14. HPA organised a conference on "health inequalities", but failed to comment on the callous policy of building incinerators in deprived areas of high mortality where the health effects are likely to be greatest. (See Rugby).

15. Incinerators and cement plants have different emission limits, and cement kilns can emit 30 times greater amount of particulates than an incinerator.

16. HPA claims burning waste in cement kilns reduces emissions, but fails to mention the increases from burning such like as tyres and petcoke: vanadium, zinc, nickel.

17. HPA will not assess the impact on health of any cement/co-incinerator/incinerator plant, despite the House of Commons Select Committee ruling that these studies should be carried out BEFORE permitting any more waste to be burnt in cement kilns.

18. Arsenic and mercury are emitted and are uncontrolled and uncontrollable.

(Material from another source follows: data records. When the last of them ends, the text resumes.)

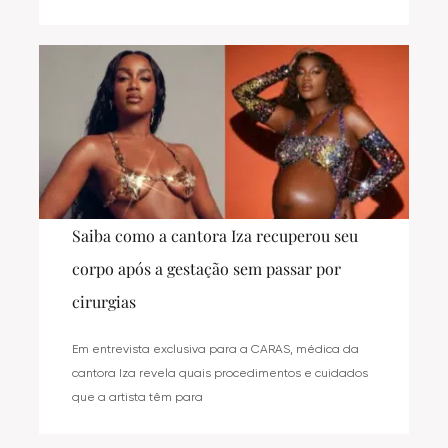
Saiba como a cantora Iza recuperou seu
corpo após a gestação sem passar por
cirurgias
Em entrevista exclusiva para a CARAS, médica da
cantora Iza revela quais procedimentos e cuidados
que a artista têm para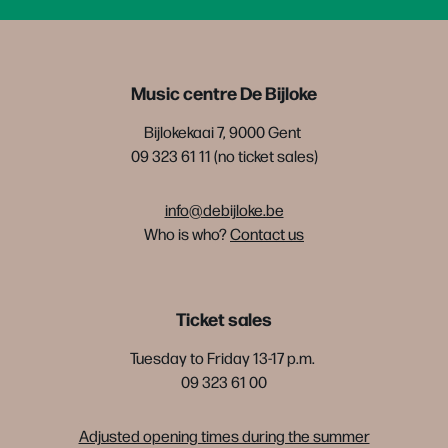
Music centre De Bijloke
Bijlokekaai 7, 9000 Gent
09 323 61 11 (no ticket sales)
info@debijloke.be
Who is who?
Contact us
Ticket sales
Tuesday to Friday 13-17 p.m.
09 323 61 00
Adjusted opening times during the summer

19. The Royal Society said of the Defra Report into incineration and co-incineration: "that it gives an apparently reassuring impact of waste management options when in fact it does not present a complete or sufficiently critical summary of the evidence."

CONCLUSION:
The BSEM stands by all the conclusions in its report and believes a policy of building more incinerators and cement kilns will mean many more lives will be lost unnecessarily from cancer, including those of children, more people will die prematurely of heart disease, there will be an increase in birth defects and health costs will increase. This would be a retrograde step for a civilised society as there are far better ways fo dealing with waste and these methods would be CHEAPER, would be SAFER and would produce more ENERGY!"

See link to full report. www.ecomed.org.uk

Who do you believe?
The rose tinted spectacles of the government's protection agency, or the honest and full appraisal by the BSEM that has "NO vested interest" and only has only public's good at heart?